Follow your ED's stroke and/or tPA protocol.

"Educate your staff on the protocol," says Vance. "Remember, protocols are not inflexible. These must be written as a guide to clinical judgment. Protocols should not be mandatory, or so prescriptive as to foreclose case-by-case decision making."

Remember that even if tPA is given, lawsuits still can arise from the perceived failure to administer the drug quickly enough.

The window of opportunity to administer tPA recently has been expanded from 3 hours to 4.5 hours. Guidelines state that "delays in evaluation and initiation of therapy should be avoided, because the opportunity for improvement is greater with earlier treatment."1 A recent analysis of pooled data from eight clinical trials showed significantly elevated mortality risk among patients who received tPA from 4.5-6 hours after stroke.2

"In a tPA-related claim, the legal retrospective will focus on time," says Vance. "It is advisable to document the timeline of your workup."

Vance says to note the time when the neurologist consult was called, when labs were drawn and results returned, when the patient was sent for and received CT imaging, all nursing interventions, and all physician orders and actions.

Gross notes that while some institutions wait for all laboratory results to come back before giving tPA, this is not his practice. "Unless I suspect an abnormality, I don't wait for the lab results—we just move on to tPA," he says. "The big emergency medicine policymakers generally suggest leaving it up to the individual institutions. However they make their protocols, that will be the standard they'll be held to."

Retain your ED's census records, trauma logs, and duty rosters.

"If a patient-plaintiff ever asks about staffing and acuity levels while questioning the speed of treatment of a particular patient, you will be prepared to respond," says Vance.

Obtain and document an accurate history as to the time of onset of symptoms, to determine if the therapeutic window is still available.

A patient may tell you upon arrival at 3:00 p.m. that their symptoms began at noon, which is carefully documented in the chart. Minutes later, an ED staff member finds out from a family member that the patient's symptoms in fact began hours earlier, so tPA cannot be given. If the time of onset is not corrected in the chart, says Gross, you might later have a hard time defending your decision not to offer the drug.

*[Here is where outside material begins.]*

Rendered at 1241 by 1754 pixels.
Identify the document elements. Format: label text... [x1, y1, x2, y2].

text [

"Seek out family members, knowledgeable witnesses, or a foreign language translator, as necessary, to get the most accurate and complete history and timeline of pertinent events," says Vance. These may include onset and progression of symptoms, recent head injuries, bleeding problems, bleeding ulcers, trauma, hypertension, and pregnancy.

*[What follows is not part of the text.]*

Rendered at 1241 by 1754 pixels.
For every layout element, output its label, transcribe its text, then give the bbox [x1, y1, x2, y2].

Carefully document the patient's clinical course in the emergency department.

"If patients are improving, they often do not qualify for tPA," adds Vance.

However, this is not always the case. "Some folks will make the argument 'the symptoms are improving,' so tPA was not given, but that is kind of a vague point," says Gross. "If you have a patient who is rapidly improving, but still seems to park at a fairly high number, most of those folks we will continue to treat. If the patient still has a pretty bad deficit, I would proceed on giving it, and document exactly that."

References

1. del Zoppo GJ, et al. Expansion of the time window for treatment of acute ischemic stroke with intravenous tissue plasminogen activator. A science advisory from the American Heart Association/American Stroke Association. Stroke 2009;40:2945-2948.

2. Lees KR, et al. Time to treatment with intravenous alteplase and outcome in stroke: An updated pooled analysis of ECASS, ATLANTIS, NINDS, & EPITHET Trials. Lancet 2010;375:1695-1703.